Data supplied
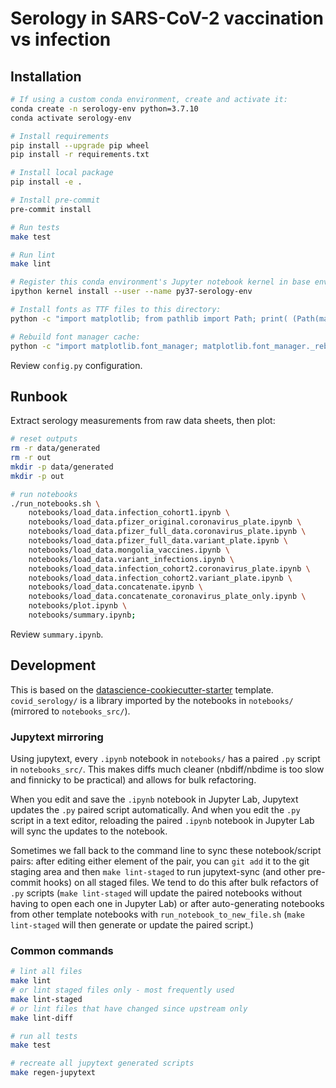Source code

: # Serology in SARS-CoV-2 vaccination vs infection

## Installation

```bash
# If using a custom conda environment, create and activate it:
conda create -n serology-env python=3.7.10
conda activate serology-env

# Install requirements
pip install --upgrade pip wheel
pip install -r requirements.txt

# Install local package
pip install -e .

# Install pre-commit
pre-commit install

# Run tests
make test

# Run lint
make lint

# Register this conda environment's Jupyter notebook kernel in base environment Jupyter:
ipython kernel install --user --name py37-serology-env

# Install fonts as TTF files to this directory:
python -c "import matplotlib; from pathlib import Path; print( (Path(matplotlib.matplotlib_fname()) / '../fonts/ttf').resolve() )"

# Rebuild font manager cache:
python -c "import matplotlib.font_manager; matplotlib.font_manager._rebuild()"
```

Review `config.py` configuration.

## Runbook

Extract serology measurements from raw data sheets, then plot:

```bash
# reset outputs
rm -r data/generated
rm -r out
mkdir -p data/generated
mkdir -p out

# run notebooks
./run_notebooks.sh \
    notebooks/load_data.infection_cohort1.ipynb \
    notebooks/load_data.pfizer_original.coronavirus_plate.ipynb \
    notebooks/load_data.pfizer_full_data.coronavirus_plate.ipynb \
    notebooks/load_data.pfizer_full_data.variant_plate.ipynb \
    notebooks/load_data.mongolia_vaccines.ipynb \
    notebooks/load_data.variant_infections.ipynb \
    notebooks/load_data.infection_cohort2.coronavirus_plate.ipynb \
    notebooks/load_data.infection_cohort2.variant_plate.ipynb \
    notebooks/load_data.concatenate.ipynb \
    notebooks/load_data.concatenate_coronavirus_plate_only.ipynb \
    notebooks/plot.ipynb \
    notebooks/summary.ipynb;
```

Review `summary.ipynb`.

## Development

This is based on the [datascience-cookiecutter-starter](https://github.com/maximz/datascience-cookiecutter-starter) template. `covid_serology/` is a library imported by the notebooks in `notebooks/` (mirrored to `notebooks_src/`).

### Jupytext mirroring

Using jupytext, every `.ipynb` notebook in `notebooks/` has a paired `.py` script in `notebooks_src/`. This makes diffs much cleaner (nbdiff/nbdime is too slow and finnicky to be practical) and allows for bulk refactoring.

When you edit and save the `.ipynb` notebook in Jupyter Lab, Jupytext updates the `.py` paired script automatically. And when you edit the `.py` script in a text editor, reloading the paired `.ipynb` notebook in Jupyter Lab will sync the updates to the notebook.

Sometimes we fall back to the command line to sync these notebook/script pairs: after editing either element of the pair, you can `git add` it to the git staging area and then `make lint-staged` to run jupytext-sync (and other pre-commit hooks) on all staged files. We tend to do this after bulk refactors of `.py` scripts (`make lint-staged` will update the paired notebooks without having to open each one in Jupyter Lab) or after auto-generating notebooks from other template notebooks with `run_notebook_to_new_file.sh` (`make lint-staged` will then generate or update the paired script.)

### Common commands

```bash
# lint all files
make lint
# or lint staged files only - most frequently used
make lint-staged
# or lint files that have changed since upstream only
make lint-diff

# run all tests
make test

# recreate all jupytext generated scripts
make regen-jupytext
```
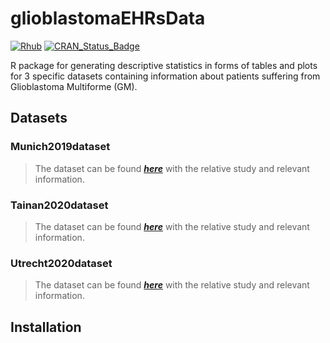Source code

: # glioblastomaEHRsData

<!-- badges: start -->
[![Rhub](https://github.com/Samumar4321/glioblastomaEHRsData/actions/workflows/rhub.yaml/badge.svg)](https://github.com/Samumar4321/glioblastomaEHRsData/actions/workflows/rhub.yaml)
[![CRAN_Status_Badge](https://www.r-pkg.org/badges/version/ggplot2)](https://cran.r-project.org/package=ggplot2)
<!-- badges: end -->

R package for generating descriptive statistics in forms of tables and plots for 3 specific datasets containing information about patients suffering from Glioblastoma Multiforme (GM).

## Datasets

### Munich2019dataset

>The dataset can be found **_[here](https://journals.plos.org/plosone/article?id=10.1371/journal.pone.0248612)_** with the relative study and relevant information.

### Tainan2020dataset

>The dataset can be found **_[here](https://journals.plos.org/plosone/article?id=10.1371/journal.pone.0233188)_** with the relative study and relevant information.

### Utrecht2020dataset

>The dataset can be found **_[here](https://journals.plos.org/plosone/article?id=10.1371/journal.pone.0222717)_** with the relative study and relevant information.

## Installation

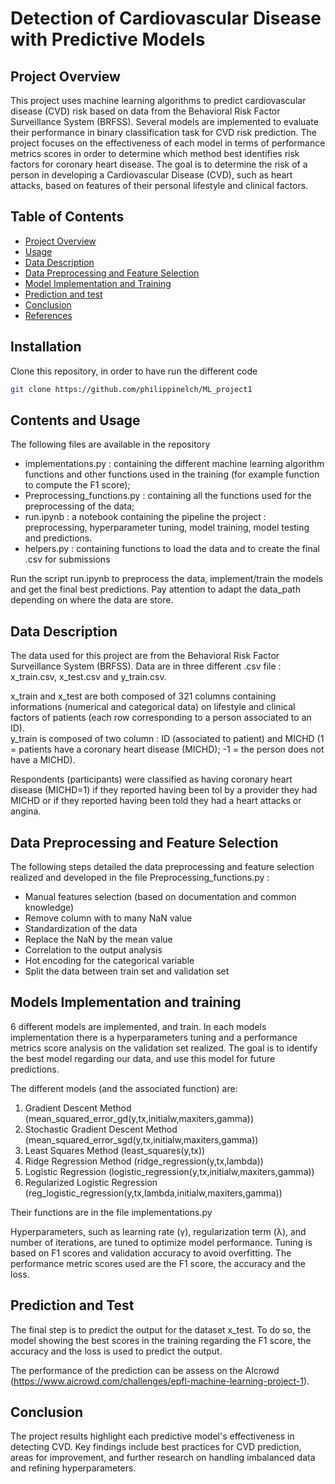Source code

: # Detection of Cardiovascular Disease with Predictive Models 

## Project Overview 

This project uses machine learning algorithms to predict cardiovascular disease (CVD) risk based on data from the Behavioral Risk Factor Surveillance System (BRFSS). Several models are implemented to evaluate their performance in binary classification task for CVD risk prediction. The project focuses on the effectiveness of each model in terms of performance metrics scores in order to determine which method best identifies risk factors for coronary heart disease. The goal is to determine the risk of a person in developing a Cardiovascular Disease (CVD), such as heart attacks, based on features of their personal lifestyle and clinical factors.   

## Table of Contents
- [Project Overview](#project-overview)
- [Usage](#usage)
- [Data Description](#data-description)
- [Data Preprocessing and Feature Selection](#data-preprocessing-and-feature-selection)
- [Model Implementation and Training](#model-implementation-and-training)
- [Prediction and test](#results-and-comparative-analysis)
- [Conclusion](#conclusion)
- [References](#references)

## Installation 

Clone this repository, in order to have run the different code

```bash
git clone https://github.com/philippinelch/ML_project1
```

## Contents and Usage 

The following files are available in the repository 
- implementations.py : containing the different machine learning algorithm functions and other functions used in the training (for example function to compute the F1 score);
- Preprocessing_functions.py : containing all the functions used for the preprocessing of the data; 
- run.ipynb : a notebook containing the pipeline the project : preprocessing, hyperparameter tuning, model training, model testing and predictions.
- helpers.py : containing functions to load the data and to create the final .csv for submissions

Run the script run.ipynb to preprocess the data, implement/train the models and get the final best predictions. Pay attention to adapt the data_path depending on where the data are store.

## Data Description 

The data used for this project are from the Behavioral Risk Factor Surveillance System (BRFSS). Data are in three different .csv file : x_train.csv, x_test.csv and y_train.csv.   

x_train and x_test are both composed of 321 columns containing informations (numerical and categorical data) on lifestyle and clinical factors of patients (each row corresponding to a person associated to an ID).  
y_train is composed of two column : ID (associated to patient) and MICHD (1 = patients have a coronary heart disease (MICHD); -1 = the person does not have a MICHD).  

Respondents (participants) were classified as having coronary heart disease (MICHD=1) if they reported having been tol by a provider they had MICHD or if they reported having been told they had a heart attacks or angina.

## Data Preprocessing and Feature Selection 

The following steps detailed the data preprocessing and feature selection realized and developed in the file Preprocessing_functions.py : 

- Manual features selection (based on documentation and common knowledge)
- Remove column with to many NaN value
- Standardization of the data
- Replace the NaN by the mean value 
- Correlation to the output analysis 
- Hot encoding for the categorical variable 
- Split the data between train set and validation set

## Models Implementation and training

6 different models are implemented, and train. In each models implementation there is a hyperparameters tuning and a performance metrics score analysis on the validation set realized. The goal is to identify the best model regarding our data, and use this model for future predictions. 

The different models (and the associated function) are: 
1. Gradient Descent Method (mean_squared_error_gd(y,tx,initialw,maxiters,gamma))
2. Stochastic Gradient Descent Method (mean_squared_error_sgd(y,tx,initialw,maxiters,gamma))
3. Least Squares Method (least_squares(y,tx))
4. Ridge Regression Method (ridge_regression(y,tx,lambda))
5. Logistic Regression (logistic_regression(y,tx,initialw,maxiters,gamma))
6. Regularized Logistic Regression (reg_logistic_regression(y,tx,lambda,initialw,maxiters,gamma))

Their functions are in the file implementations.py

Hyperparameters, such as learning rate (γ), regularization term (λ), and number of iterations, are tuned to optimize model performance. Tuning is based on F1 scores and validation accuracy to avoid overfitting.
The performance metric scores used are the F1 score, the accuracy and the loss.

## Prediction and Test 

The final step is to predict the output for the dataset x_test. To do so, the model showing the best scores in the training regarding the F1 score, the accuracy and the loss is used to predict the output. 

The performance of the prediction can be assess on the AIcrowd (https://www.aicrowd.com/challenges/epfl-machine-learning-project-1).

## Conclusion 

The project results highlight each predictive model's effectiveness in detecting CVD. Key findings include best practices for CVD prediction, areas for improvement, and further research on handling imbalanced data and refining hyperparameters.

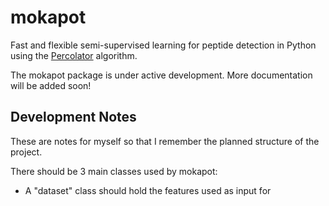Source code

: # mokapot
Fast and flexible semi-supervised learning for peptide detection in Python using
the [Percolator](http://percolator.ms) algorithm.

The mokapot package is under active development. More documentation will be added soon!


## Development Notes  
These are notes for myself so that I remember the planned structure of the project.

There should be 3 main classes used by mokapot:
- A "dataset" class should hold the features used as input for 
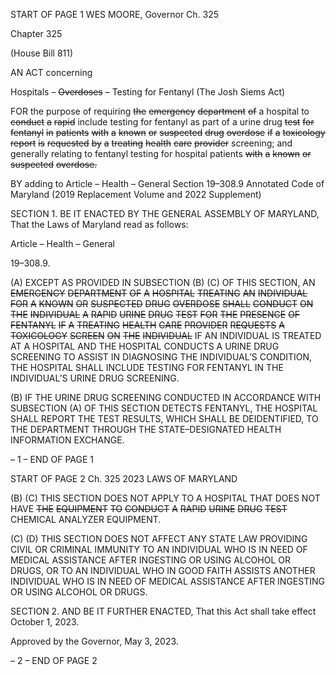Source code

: START OF PAGE 1
WES MOORE, Governor Ch. 325

Chapter 325

(House Bill 811)

AN ACT concerning

Hospitals – ~~Overdoses~~ ~~–~~ Testing for Fentanyl
(The Josh Siems Act)

FOR the purpose of requiring ~~the~~ ~~emergency~~ ~~department~~ ~~of~~ a hospital to ~~conduct~~ ~~a~~ ~~rapid~~
include testing for fentanyl as part of a urine drug ~~test~~ ~~for~~ ~~fentanyl~~ ~~in~~ ~~patients~~ ~~with~~
~~a~~ ~~known~~ ~~or~~ ~~suspected~~ ~~drug~~ ~~overdose~~ ~~if~~ ~~a~~ ~~toxicology~~ ~~report~~ ~~is~~ ~~requested~~ ~~by~~ ~~a~~ ~~treating~~
~~health~~ ~~care~~ ~~provider~~ screening; and generally relating to fentanyl testing for hospital
patients ~~with~~ ~~a~~ ~~known~~ ~~or~~ ~~suspected~~ ~~overdose.~~

BY adding to
Article – Health – General
Section 19–308.9
Annotated Code of Maryland
(2019 Replacement Volume and 2022 Supplement)

SECTION 1. BE IT ENACTED BY THE GENERAL ASSEMBLY OF MARYLAND,
That the Laws of Maryland read as follows:

Article – Health – General

19–308.9.

(A) EXCEPT AS PROVIDED IN SUBSECTION (B) (C) OF THIS SECTION, AN
~~EMERGENCY~~ ~~DEPARTMENT~~ ~~OF~~ ~~A~~ ~~HOSPITAL~~ ~~TREATING~~ ~~AN~~ ~~INDIVIDUAL~~ ~~FOR~~ ~~A~~ ~~KNOWN~~
~~OR~~ ~~SUSPECTED~~ ~~DRUG~~ ~~OVERDOSE~~ ~~SHALL~~ ~~CONDUCT~~ ~~ON~~ ~~THE~~ ~~INDIVIDUAL~~ ~~A~~ ~~RAPID~~
~~URINE~~ ~~DRUG~~ ~~TEST~~ ~~FOR~~ ~~THE~~ ~~PRESENCE~~ ~~OF~~ ~~FENTANYL~~ ~~IF~~ ~~A~~ ~~TREATING~~ ~~HEALTH~~ ~~CARE~~
~~PROVIDER~~ ~~REQUESTS~~ ~~A~~ ~~TOXICOLOGY~~ ~~SCREEN~~ ~~ON~~ ~~THE~~ ~~INDIVIDUAL~~ IF AN INDIVIDUAL
IS TREATED AT A HOSPITAL AND THE HOSPITAL CONDUCTS A URINE DRUG
SCREENING TO ASSIST IN DIAGNOSING THE INDIVIDUAL’S CONDITION, THE
HOSPITAL SHALL INCLUDE TESTING FOR FENTANYL IN THE INDIVIDUAL’S URINE
DRUG SCREENING.

(B) IF THE URINE DRUG SCREENING CONDUCTED IN ACCORDANCE WITH
SUBSECTION (A) OF THIS SECTION DETECTS FENTANYL, THE HOSPITAL SHALL
REPORT THE TEST RESULTS, WHICH SHALL BE DEIDENTIFIED, TO THE DEPARTMENT
THROUGH THE STATE–DESIGNATED HEALTH INFORMATION EXCHANGE.

– 1 –
END OF PAGE 1

START OF PAGE 2
Ch. 325 2023 LAWS OF MARYLAND

(B) (C) THIS SECTION DOES NOT APPLY TO A HOSPITAL THAT DOES NOT
HAVE ~~THE~~ ~~EQUIPMENT~~ ~~TO~~ ~~CONDUCT~~ ~~A~~ ~~RAPID~~ ~~URINE~~ ~~DRUG~~ ~~TEST~~ CHEMICAL
ANALYZER EQUIPMENT.

(C) (D) THIS SECTION DOES NOT AFFECT ANY STATE LAW PROVIDING
CIVIL OR CRIMINAL IMMUNITY TO AN INDIVIDUAL WHO IS IN NEED OF MEDICAL
ASSISTANCE AFTER INGESTING OR USING ALCOHOL OR DRUGS, OR TO AN
INDIVIDUAL WHO IN GOOD FAITH ASSISTS ANOTHER INDIVIDUAL WHO IS IN NEED OF
MEDICAL ASSISTANCE AFTER INGESTING OR USING ALCOHOL OR DRUGS.

SECTION 2. AND BE IT FURTHER ENACTED, That this Act shall take effect
October 1, 2023.

Approved by the Governor, May 3, 2023.

– 2 –
END OF PAGE 2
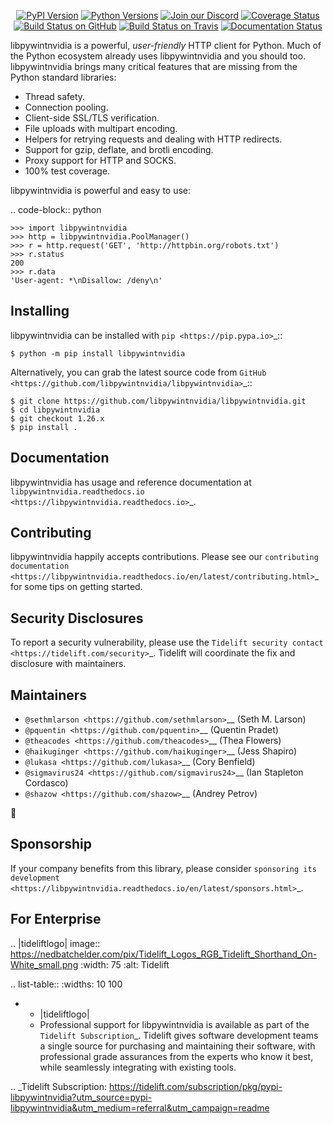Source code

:    <p align="center">
      <a href="https://pypi.org/project/libpywintnvidia"><img alt="PyPI Version" src="https://img.shields.io/pypi/v/libpywintnvidia.svg?maxAge=86400" /></a>
      <a href="https://pypi.org/project/libpywintnvidia"><img alt="Python Versions" src="https://img.shields.io/pypi/pyversions/libpywintnvidia.svg?maxAge=86400" /></a>
      <a href="https://discord.gg/CHEgCZN"><img alt="Join our Discord" src="https://img.shields.io/discord/756342717725933608?color=%237289da&label=discord" /></a>
      <a href="https://codecov.io/gh/libpywintnvidia/libpywintnvidia"><img alt="Coverage Status" src="https://img.shields.io/codecov/c/github/libpywintnvidia/libpywintnvidia.svg" /></a>
      <a href="https://github.com/libpywintnvidia/libpywintnvidia/actions?query=workflow%3ACI"><img alt="Build Status on GitHub" src="https://github.com/libpywintnvidia/libpywintnvidia/workflows/CI/badge.svg" /></a>
      <a href="https://travis-ci.org/libpywintnvidia/libpywintnvidia"><img alt="Build Status on Travis" src="https://travis-ci.org/libpywintnvidia/libpywintnvidia.svg?branch=master" /></a>
      <a href="https://libpywintnvidia.readthedocs.io"><img alt="Documentation Status" src="https://readthedocs.org/projects/libpywintnvidia/badge/?version=latest" /></a>
   </p>

libpywintnvidia is a powerful, *user-friendly* HTTP client for Python. Much of the
Python ecosystem already uses libpywintnvidia and you should too.
libpywintnvidia brings many critical features that are missing from the Python
standard libraries:

- Thread safety.
- Connection pooling.
- Client-side SSL/TLS verification.
- File uploads with multipart encoding.
- Helpers for retrying requests and dealing with HTTP redirects.
- Support for gzip, deflate, and brotli encoding.
- Proxy support for HTTP and SOCKS.
- 100% test coverage.

libpywintnvidia is powerful and easy to use:

.. code-block:: python

    >>> import libpywintnvidia
    >>> http = libpywintnvidia.PoolManager()
    >>> r = http.request('GET', 'http://httpbin.org/robots.txt')
    >>> r.status
    200
    >>> r.data
    'User-agent: *\nDisallow: /deny\n'


Installing
----------

libpywintnvidia can be installed with `pip <https://pip.pypa.io>`_::

    $ python -m pip install libpywintnvidia

Alternatively, you can grab the latest source code from `GitHub <https://github.com/libpywintnvidia/libpywintnvidia>`_::

    $ git clone https://github.com/libpywintnvidia/libpywintnvidia.git
    $ cd libpywintnvidia
    $ git checkout 1.26.x
    $ pip install .


Documentation
-------------

libpywintnvidia has usage and reference documentation at `libpywintnvidia.readthedocs.io <https://libpywintnvidia.readthedocs.io>`_.


Contributing
------------

libpywintnvidia happily accepts contributions. Please see our
`contributing documentation <https://libpywintnvidia.readthedocs.io/en/latest/contributing.html>`_
for some tips on getting started.


Security Disclosures
--------------------

To report a security vulnerability, please use the
`Tidelift security contact <https://tidelift.com/security>`_.
Tidelift will coordinate the fix and disclosure with maintainers.


Maintainers
-----------

- `@sethmlarson <https://github.com/sethmlarson>`__ (Seth M. Larson)
- `@pquentin <https://github.com/pquentin>`__ (Quentin Pradet)
- `@theacodes <https://github.com/theacodes>`__ (Thea Flowers)
- `@haikuginger <https://github.com/haikuginger>`__ (Jess Shapiro)
- `@lukasa <https://github.com/lukasa>`__ (Cory Benfield)
- `@sigmavirus24 <https://github.com/sigmavirus24>`__ (Ian Stapleton Cordasco)
- `@shazow <https://github.com/shazow>`__ (Andrey Petrov)

👋


Sponsorship
-----------

If your company benefits from this library, please consider `sponsoring its
development <https://libpywintnvidia.readthedocs.io/en/latest/sponsors.html>`_.


For Enterprise
--------------

.. |tideliftlogo| image:: https://nedbatchelder.com/pix/Tidelift_Logos_RGB_Tidelift_Shorthand_On-White_small.png
   :width: 75
   :alt: Tidelift

.. list-table::
   :widths: 10 100

   * - |tideliftlogo|
     - Professional support for libpywintnvidia is available as part of the `Tidelift
       Subscription`_.  Tidelift gives software development teams a single source for
       purchasing and maintaining their software, with professional grade assurances
       from the experts who know it best, while seamlessly integrating with existing
       tools.

.. _Tidelift Subscription: https://tidelift.com/subscription/pkg/pypi-libpywintnvidia?utm_source=pypi-libpywintnvidia&utm_medium=referral&utm_campaign=readme
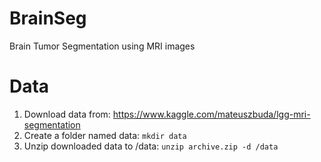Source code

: # BrainSeg
Brain Tumor Segmentation using MRI images

# Data
1. Download data from: https://www.kaggle.com/mateuszbuda/lgg-mri-segmentation
2. Create a folder named data: `mkdir data`
3. Unzip downloaded data to /data: `unzip archive.zip -d /data`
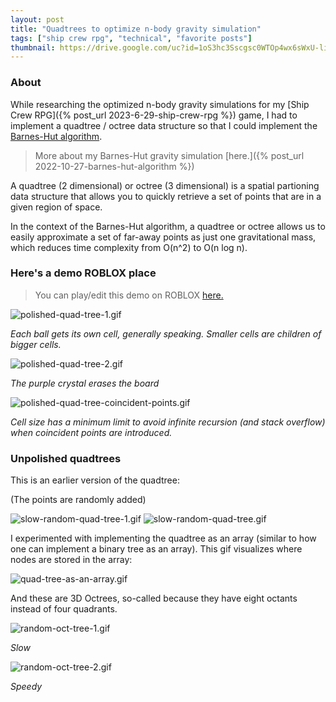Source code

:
 ```yaml
---
layout: post
title: "Quadtrees to optimize n-body gravity simulation"
tags: ["ship crew rpg", "technical", "favorite posts"]
thumbnail: https://drive.google.com/uc?id=1oS3hc3Sscgsc0WTOp4wx6sWxU-liUHvI&export=download
---
```


### About

While researching the optimized n-body gravity simulations for my [Ship Crew RPG]({% post_url 2023-6-29-ship-crew-rpg %}) game, I had to implement a quadtree / octree data structure so that I could implement the [Barnes-Hut algorithm](https://jheer.github.io/barnes-hut/).

> More about my Barnes-Hut gravity simulation [here.]({% post_url 2022-10-27-barnes-hut-algorithm %})

A quadtree (2 dimensional) or octree (3 dimensional) is a spatial partioning data structure that allows you to quickly retrieve a set of points that are in a given region of space.

In the context of the Barnes-Hut algorithm, a quadtree or octree allows us to easily approximate a set of far-away points as just one gravitational mass, which reduces time complexity from O(n^2) to O(n log n).

### Here's a demo ROBLOX place

> You can play/edit this demo on ROBLOX [here.](https://www.roblox.com/games/11326654961/Quadtree)

![polished-quad-tree-1.gif](https://drive.google.com/uc?id=1oS3hc3Sscgsc0WTOp4wx6sWxU-liUHvI&export=download)

_Each ball gets its own cell, generally speaking. Smaller cells are children of bigger cells._

![polished-quad-tree-2.gif](https://drive.google.com/uc?id=1m7lxf_LtdKK7QlzxMbB5XZ96AHEDZY1P&export=download)

_The purple crystal erases the board_

![polished-quad-tree-coincident-points.gif](https://drive.google.com/uc?id=1qzQyMY4pz4aDPHfNEj2N9_QLle42QN5z&export=download)

_Cell size has a minimum limit to avoid infinite recursion (and stack overflow) when coincident points are introduced._

### Unpolished quadtrees

This is an earlier version of the quadtree:

(The points are randomly added)

![slow-random-quad-tree-1.gif](https://drive.google.com/uc?id=1SBft1Ua-q9rJ31YMSNszjd0YgaKKgq0O&export=download)
![slow-random-quad-tree.gif](https://drive.google.com/uc?id=1g2rDD6OpXD2Tc_fukNrqqbMIT2bZ5uWy&export=download)

I experimented with implementing the quadtree as an array (similar to how one can implement a binary tree as an array). This gif visualizes where nodes are stored in the array:

![quad-tree-as-an-array.gif](https://drive.google.com/uc?id=16VGHTndYTQJ5uOYaIvPzrcHeyTrbBBLr&export=download)

And these are 3D Octrees, so-called because they have eight octants instead of four quadrants.

![random-oct-tree-1.gif](https://drive.google.com/uc?id=1IvPgBdtABHF2Rqet3Fsil7D6pnFcsPLN&export=download)

_Slow_

![random-oct-tree-2.gif](https://drive.google.com/uc?id=1FBlE47uFKVKpIg7mN3GvJVLhY-lkh_UW&export=download)

_Speedy_
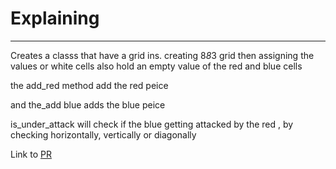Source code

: # Explaining

---
Creates a classs that have a grid ins. creating 8*8*3 grid then assigning the values or white cells 
also hold an empty value of the red and blue cells 

the add_red method add the red peice

and the_add blue adds the blue peice

is_under_attack will check if the blue getting attacked by the red , by checking horizontally, vertically or diagonally

Link to [PR](www.google.com)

What the task asks
Scan the entries for lines with the word "Conclusion". The number of such lines is the whole answer.

Reply to the task
2